JavaSerializationStream

JavaSerializationStream继承了SerializationStream,其内部有2个属性:

private val objOut = new ObjectOutputStream(out) //使用默认的 java 序列化 机制
private var counter = 0 //一个计数器

方法:

//对象序列化的方法
def writeObject[T: ClassTag](t: T): SerializationStream = {
    try {
      objOut.writeObject(t)
    } catch {
      case e: NotSerializableException if extraDebugInfo =>
        throw SerializationDebugger.improveException(t, e)
    }
    counter += 1
    if (counterReset > 0 && counter >= counterReset) {
      objOut.reset()
      counter = 0
    }
    this
  }

  def flush() { objOut.flush() }
  def close() { objOut.close() }

KryoSerializationStream

KryoSerializationStream 继承自SerializationStream
方法:

private[this] var output: KryoOutput =
    if (useUnsafe) new KryoUnsafeOutput(outStream) else new KryoOutput(outStream)

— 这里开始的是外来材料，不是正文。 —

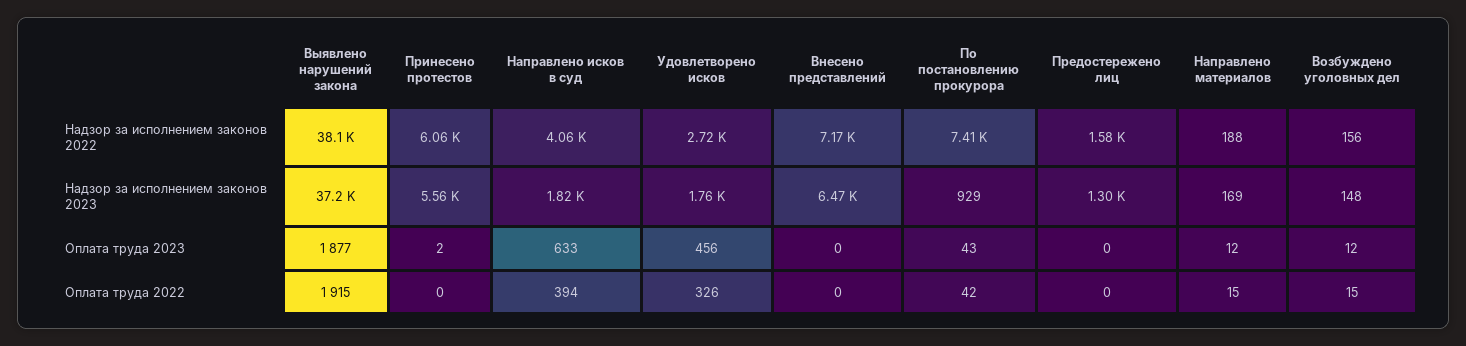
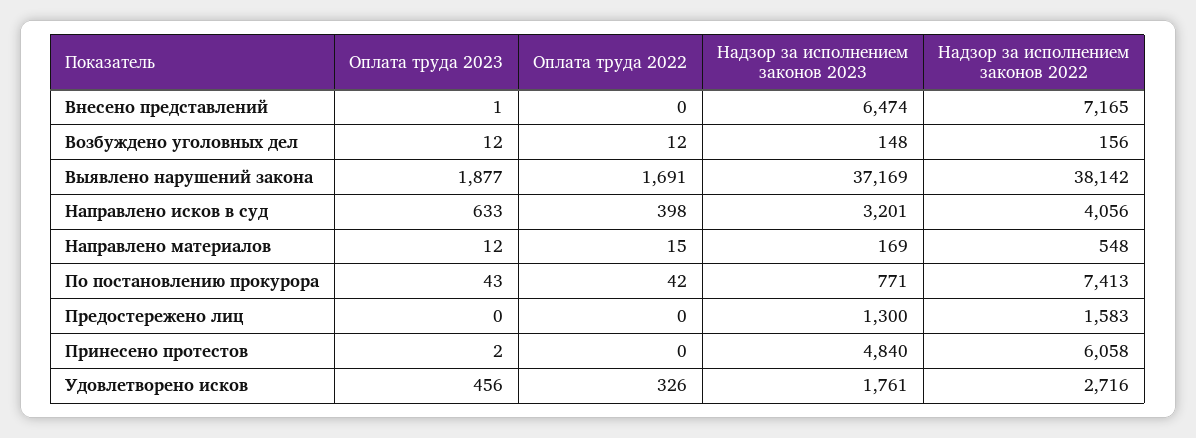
  {
    "Выявлено нарушений закона": {
      "Надзор за исполнением законов 2022": 38142,
      "Надзор за исполнением законов 2023": 37169,
      "Оплата труда 2023": 1877,
-     "Оплата труда 2022": 1915
+     "Оплата труда 2022": 1691
    },
    "Принесено протестов": {
      "Надзор за исполнением законов 2022": 6058,
-     "Надзор за исполнением законов 2023": 5560,
+     "Надзор за исполнением законов 2023": 4840,
      "Оплата труда 2023": 2,
      "Оплата труда 2022": 0
    },
    "Направлено исков в суд": {
      "Надзор за исполнением законов 2022": 4056,
-     "Надзор за исполнением законов 2023": 1820,
+     "Надзор за исполнением законов 2023": 3201,
      "Оплата труда 2023": 633,
-     "Оплата труда 2022": 394
+     "Оплата труда 2022": 398
    },
    "Удовлетворено исков": {
      "Надзор за исполнением законов 2022": 2716,
      "Надзор за исполнением законов 2023": 1761,
      "Оплата труда 2023": 456,
      "Оплата труда 2022": 326
    },
    "Внесено представлений": {
      "Надзор за исполнением законов 2022": 7165,
      "Надзор за исполнением законов 2023": 6474,
-     "Оплата труда 2023": 0,
+     "Оплата труда 2023": 1,
      "Оплата труда 2022": 0
    },
    "По постановлению прокурора": {
      "Надзор за исполнением законов 2022": 7413,
-     "Надзор за исполнением законов 2023": 929,
+     "Надзор за исполнением законов 2023": 771,
      "Оплата труда 2023": 43,
      "Оплата труда 2022": 42
    },
    "Предостережено лиц": {
      "Надзор за исполнением законов 2022": 1583,
      "Надзор за исполнением законов 2023": 1300,
      "Оплата труда 2023": 0,
      "Оплата труда 2022": 0
    },
    "Направлено материалов": {
-     "Надзор за исполнением законов 2022": 188,
+     "Надзор за исполнением законов 2022": 548,
      "Надзор за исполнением законов 2023": 169,
      "Оплата труда 2023": 12,
      "Оплата труда 2022": 15
    },
    "Возбуждено уголовных дел": {
      "Надзор за исполнением законов 2022": 156,
      "Надзор за исполнением законов 2023": 148,
      "Оплата труда 2023": 12,
-     "Оплата труда 2022": 15
+     "Оплата труда 2022": 12
    }
  }

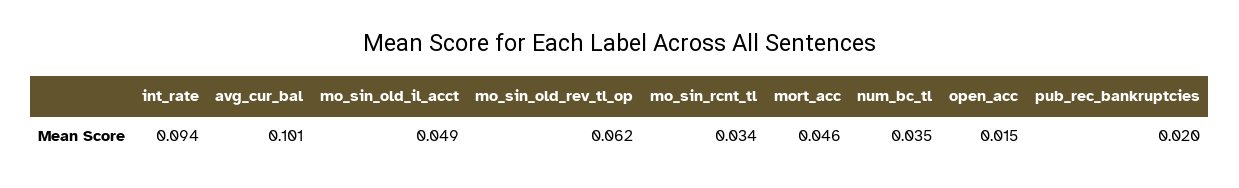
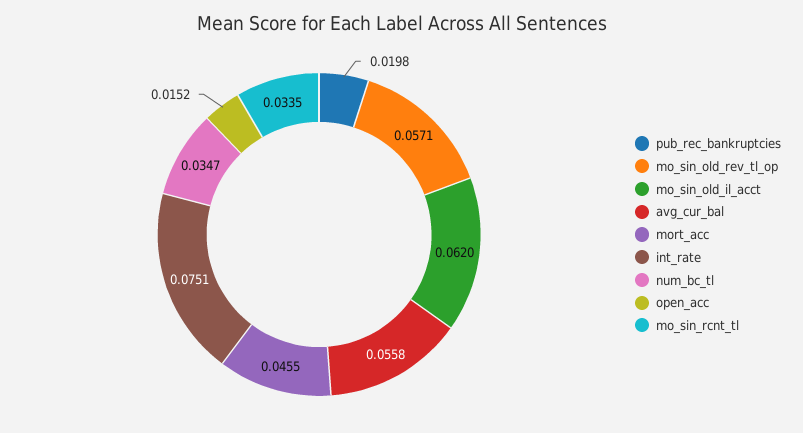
  {
-   "int_rate": 0.094,
+   "int_rate": 0.0751,
-   "avg_cur_bal": 0.101,
+   "avg_cur_bal": 0.0558,
-   "mo_sin_old_il_acct": 0.049,
+   "mo_sin_old_il_acct": 0.062,
-   "mo_sin_old_rev_tl_op": 0.062,
+   "mo_sin_old_rev_tl_op": 0.0571,
    "mo_sin_rcnt_tl": 0.0335,
    "mort_acc": 0.0455,
    "num_bc_tl": 0.0347,
    "open_acc": 0.0152,
    "pub_rec_bankruptcies": 0.0198
  }

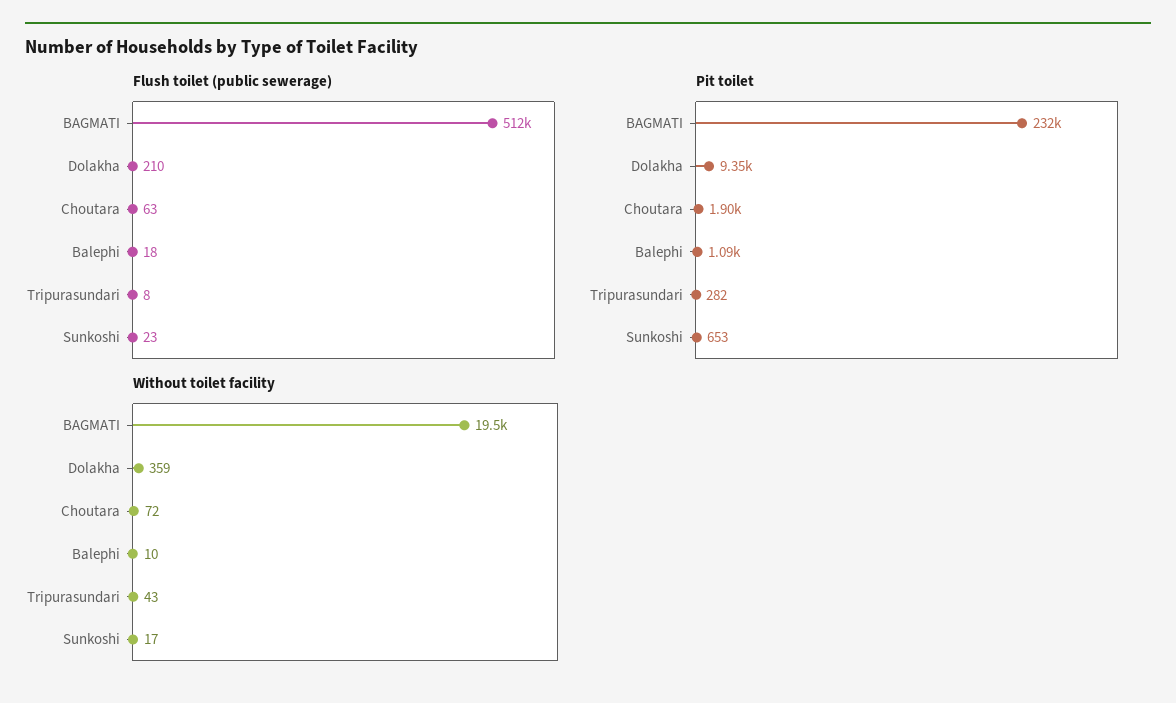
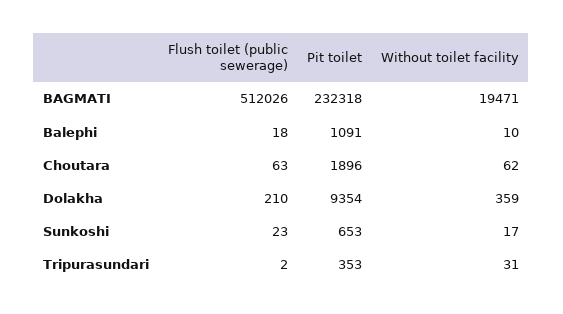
  {
    "Flush toilet (public sewerage)": {
      "BAGMATI": 512026,
      "Dolakha": 210,
      "Choutara": 63,
      "Balephi": 18,
-     "Tripurasundari": 8,
+     "Tripurasundari": 2,
      "Sunkoshi": 23
    },
    "Pit toilet": {
      "BAGMATI": 232318,
      "Dolakha": 9354,
      "Choutara": 1896,
      "Balephi": 1091,
-     "Tripurasundari": 282,
+     "Tripurasundari": 353,
      "Sunkoshi": 653
    },
    "Without toilet facility": {
      "BAGMATI": 19471,
      "Dolakha": 359,
-     "Choutara": 72,
+     "Choutara": 62,
      "Balephi": 10,
-     "Tripurasundari": 43,
+     "Tripurasundari": 31,
      "Sunkoshi": 17
    }
  }

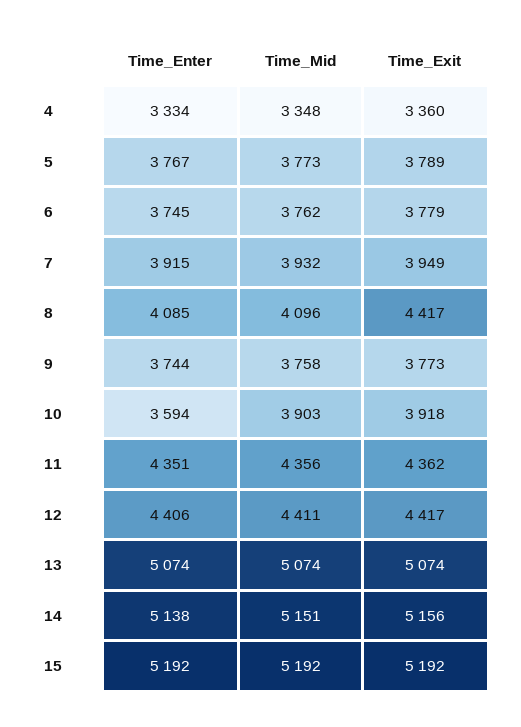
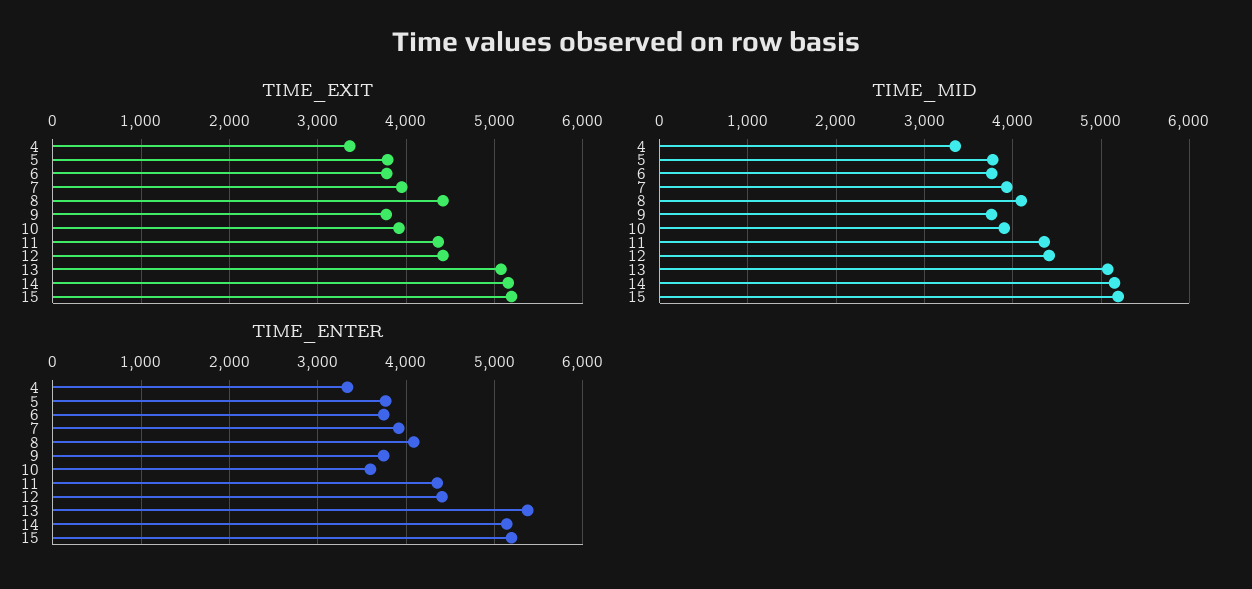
  {
    "Time_Enter": {
      "4": 3334,
      "5": 3767,
      "6": 3745,
      "7": 3915,
      "8": 4085,
      "9": 3744,
      "10": 3594,
      "11": 4351,
      "12": 4406,
-     "13": 5074,
+     "13": 5400,
      "14": 5138,
      "15": 5192
    },
    "Time_Mid": {
      "4": 3348,
      "5": 3773,
      "6": 3762,
      "7": 3932,
      "8": 4096,
      "9": 3758,
      "10": 3903,
      "11": 4356,
      "12": 4411,
      "13": 5074,
      "14": 5151,
      "15": 5192
    },
    "Time_Exit": {
      "4": 3360,
      "5": 3789,
      "6": 3779,
      "7": 3949,
      "8": 4417,
      "9": 3773,
      "10": 3918,
      "11": 4362,
      "12": 4417,
      "13": 5074,
      "14": 5156,
      "15": 5192
    }
  }

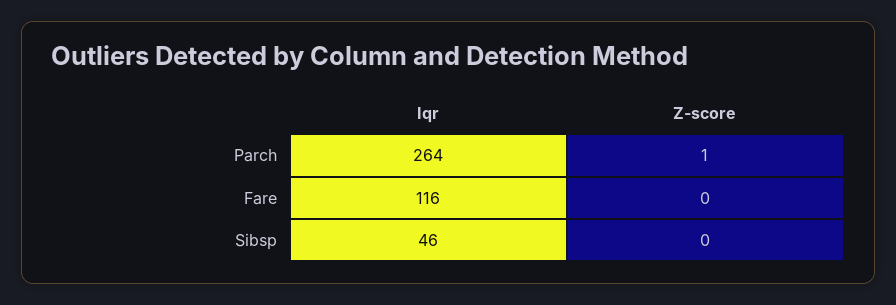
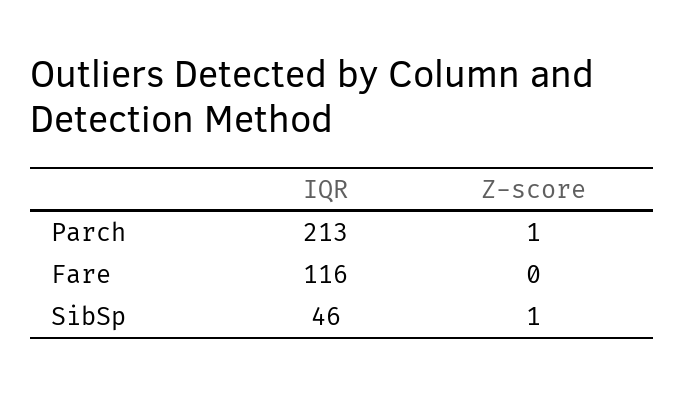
  {
    "Iqr": {
-     "Parch": 264,
+     "Parch": 213,
      "Fare": 116,
      "Sibsp": 46
    },
    "Z-score": {
      "Parch": 1,
      "Fare": 0,
-     "Sibsp": 0
+     "Sibsp": 1
    }
  }

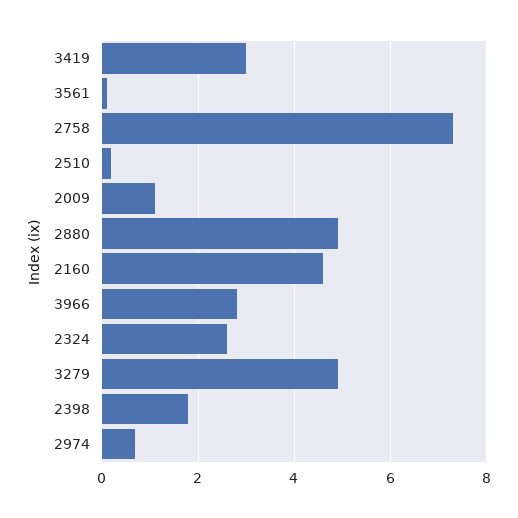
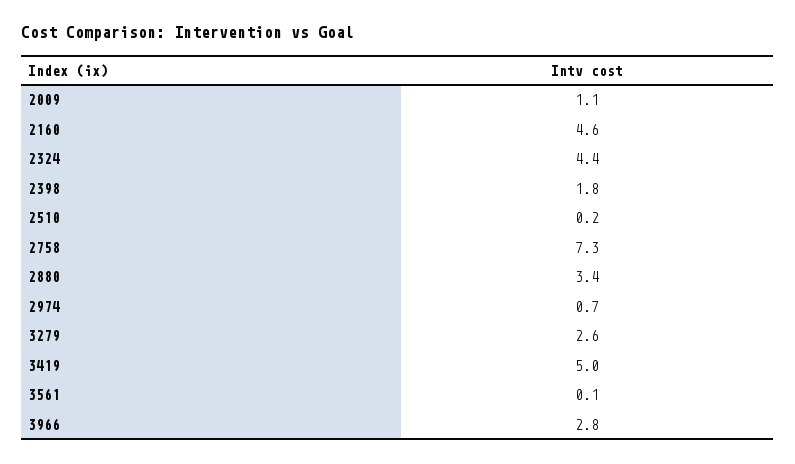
  {
-   "3419": 3,
+   "3419": 5,
    "3561": 0.1,
    "2758": 7.3,
    "2510": 0.2,
    "2009": 1.1,
-   "2880": 5,
+   "2880": 3.4,
    "2160": 4.6,
    "3966": 2.8,
-   "2324": 2.5,
+   "2324": 4.4,
-   "3279": 5,
+   "3279": 2.6,
    "2398": 1.8,
    "2974": 0.7
  }

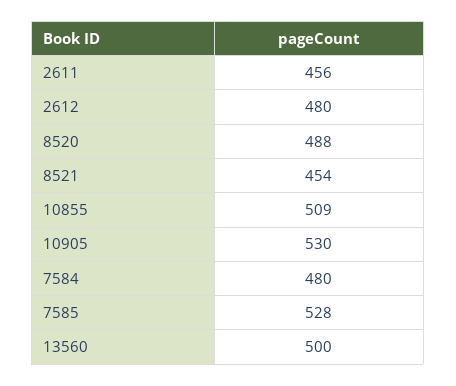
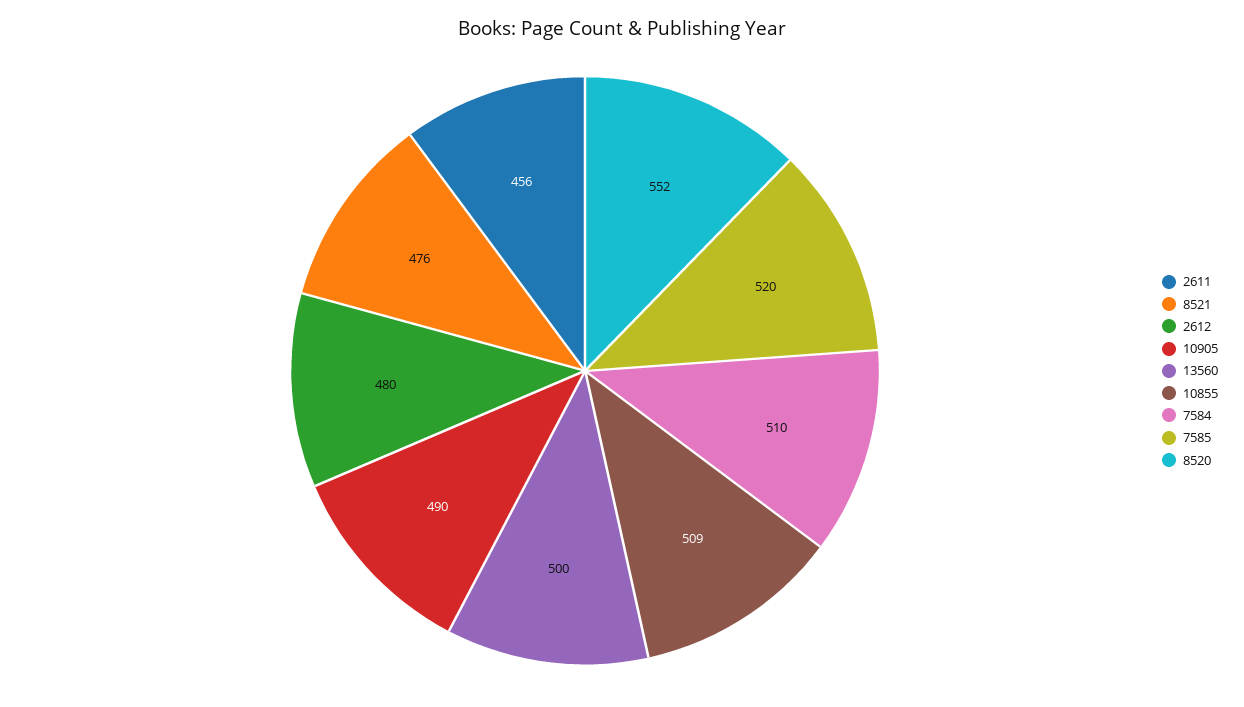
  {
    "2611": 456,
    "2612": 480,
-   "8520": 488,
+   "8520": 552,
-   "8521": 454,
+   "8521": 476,
    "10855": 509,
-   "10905": 530,
+   "10905": 490,
-   "7584": 480,
+   "7584": 510,
-   "7585": 528,
+   "7585": 520,
    "13560": 500
  }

  private[this] var kryo: Kryo = serInstance.borrowKryo()

  override def writeObject[T: ClassTag](t: T): SerializationStream = {
    kryo.writeClassAndObject(output, t)
    this
  }

  override def flush() {
    if (output == null) {
      throw new IOException("Stream is closed")
    }
    output.flush()
  }

  override def close() {
    if (output != null) {
      try {
        output.close()
      } finally {
        serInstance.releaseKryo(kryo)
        kryo = null
        output = null
      }
    }
  }

abstract class DeserializationStream

def readObject[T: ClassTag](): T

def readKey[T: ClassTag](): T = readObject[T]()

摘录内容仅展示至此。